*Problem requirements*
Change "Buscar" to "Búsqueda" wherever it occurs in the source data below, and write out all the lines again with nothing else altered.

(Source data)
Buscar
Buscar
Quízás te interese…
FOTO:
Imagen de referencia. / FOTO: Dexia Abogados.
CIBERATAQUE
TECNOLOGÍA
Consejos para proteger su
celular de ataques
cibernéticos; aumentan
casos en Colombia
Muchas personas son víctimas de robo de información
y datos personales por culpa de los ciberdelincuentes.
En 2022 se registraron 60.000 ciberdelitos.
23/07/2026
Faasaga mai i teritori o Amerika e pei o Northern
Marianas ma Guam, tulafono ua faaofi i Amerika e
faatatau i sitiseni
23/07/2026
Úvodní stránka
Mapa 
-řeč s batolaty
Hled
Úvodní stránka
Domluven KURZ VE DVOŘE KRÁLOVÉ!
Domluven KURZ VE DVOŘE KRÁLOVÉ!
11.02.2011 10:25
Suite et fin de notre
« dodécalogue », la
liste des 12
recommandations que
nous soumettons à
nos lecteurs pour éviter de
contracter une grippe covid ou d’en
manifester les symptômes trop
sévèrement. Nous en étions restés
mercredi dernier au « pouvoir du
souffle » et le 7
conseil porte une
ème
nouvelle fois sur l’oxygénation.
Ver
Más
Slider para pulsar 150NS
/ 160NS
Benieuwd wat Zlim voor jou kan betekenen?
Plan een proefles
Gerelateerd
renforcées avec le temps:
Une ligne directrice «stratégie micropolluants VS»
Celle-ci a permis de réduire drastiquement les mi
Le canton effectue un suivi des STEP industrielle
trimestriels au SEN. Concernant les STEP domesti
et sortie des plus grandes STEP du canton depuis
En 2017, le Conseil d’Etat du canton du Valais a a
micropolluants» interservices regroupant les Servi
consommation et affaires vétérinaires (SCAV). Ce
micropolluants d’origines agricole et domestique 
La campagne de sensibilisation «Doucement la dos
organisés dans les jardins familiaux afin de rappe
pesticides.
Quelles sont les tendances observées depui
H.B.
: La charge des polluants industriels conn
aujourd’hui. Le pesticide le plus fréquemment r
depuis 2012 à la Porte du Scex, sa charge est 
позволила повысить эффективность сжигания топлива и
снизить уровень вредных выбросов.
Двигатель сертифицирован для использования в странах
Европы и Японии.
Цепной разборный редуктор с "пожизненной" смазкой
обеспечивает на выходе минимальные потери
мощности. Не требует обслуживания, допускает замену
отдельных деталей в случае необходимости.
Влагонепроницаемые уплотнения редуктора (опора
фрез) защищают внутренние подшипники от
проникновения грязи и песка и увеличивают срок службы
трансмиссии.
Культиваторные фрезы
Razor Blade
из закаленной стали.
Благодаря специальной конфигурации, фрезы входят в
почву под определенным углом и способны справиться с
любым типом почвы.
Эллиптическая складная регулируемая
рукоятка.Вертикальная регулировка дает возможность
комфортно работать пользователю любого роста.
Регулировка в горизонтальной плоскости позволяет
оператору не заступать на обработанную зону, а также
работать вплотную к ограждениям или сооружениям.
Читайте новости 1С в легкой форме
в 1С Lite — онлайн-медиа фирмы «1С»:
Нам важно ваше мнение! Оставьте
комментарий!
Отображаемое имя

*Solution to the exercise*
Búsqueda
Búsqueda
Quízás te interese…
FOTO:
Imagen de referencia. / FOTO: Dexia Abogados.
CIBERATAQUE
TECNOLOGÍA
Consejos para proteger su
celular de ataques
cibernéticos; aumentan
casos en Colombia
Muchas personas son víctimas de robo de información
y datos personales por culpa de los ciberdelincuentes.
En 2022 se registraron 60.000 ciberdelitos.
23/07/2026
Faasaga mai i teritori o Amerika e pei o Northern
Marianas ma Guam, tulafono ua faaofi i Amerika e
faatatau i sitiseni
23/07/2026
Úvodní stránka
Mapa 
-řeč s batolaty
Hled
Úvodní stránka
Domluven KURZ VE DVOŘE KRÁLOVÉ!
Domluven KURZ VE DVOŘE KRÁLOVÉ!
11.02.2011 10:25
Suite et fin de notre
« dodécalogue », la
liste des 12
recommandations que
nous soumettons à
nos lecteurs pour éviter de
contracter une grippe covid ou d’en
manifester les symptômes trop
sévèrement. Nous en étions restés
mercredi dernier au « pouvoir du
souffle » et le 7
conseil porte une
ème
nouvelle fois sur l’oxygénation.
Ver
Más
Slider para pulsar 150NS
/ 160NS
Benieuwd wat Zlim voor jou kan betekenen?
Plan een proefles
Gerelateerd
renforcées avec le temps:
Une ligne directrice «stratégie micropolluants VS»
Celle-ci a permis de réduire drastiquement les mi
Le canton effectue un suivi des STEP industrielle
trimestriels au SEN. Concernant les STEP domesti
et sortie des plus grandes STEP du canton depuis
En 2017, le Conseil d’Etat du canton du Valais a a
micropolluants» interservices regroupant les Servi
consommation et affaires vétérinaires (SCAV). Ce
micropolluants d’origines agricole et domestique 
La campagne de sensibilisation «Doucement la dos
organisés dans les jardins familiaux afin de rappe
pesticides.
Quelles sont les tendances observées depui
H.B.
: La charge des polluants industriels conn
aujourd’hui. Le pesticide le plus fréquemment r
depuis 2012 à la Porte du Scex, sa charge est 
позволила повысить эффективность сжигания топлива и
снизить уровень вредных выбросов.
Двигатель сертифицирован для использования в странах
Европы и Японии.
Цепной разборный редуктор с "пожизненной" смазкой
обеспечивает на выходе минимальные потери
мощности. Не требует обслуживания, допускает замену
отдельных деталей в случае необходимости.
Влагонепроницаемые уплотнения редуктора (опора
фрез) защищают внутренние подшипники от
проникновения грязи и песка и увеличивают срок службы
трансмиссии.
Культиваторные фрезы
Razor Blade
из закаленной стали.
Благодаря специальной конфигурации, фрезы входят в
почву под определенным углом и способны справиться с
любым типом почвы.
Эллиптическая складная регулируемая
рукоятка.Вертикальная регулировка дает возможность
комфортно работать пользователю любого роста.
Регулировка в горизонтальной плоскости позволяет
оператору не заступать на обработанную зону, а также
работать вплотную к ограждениям или сооружениям.
Читайте новости 1С в легкой форме
в 1С Lite — онлайн-медиа фирмы «1С»:
Нам важно ваше мнение! Оставьте
комментарий!
Отображаемое имя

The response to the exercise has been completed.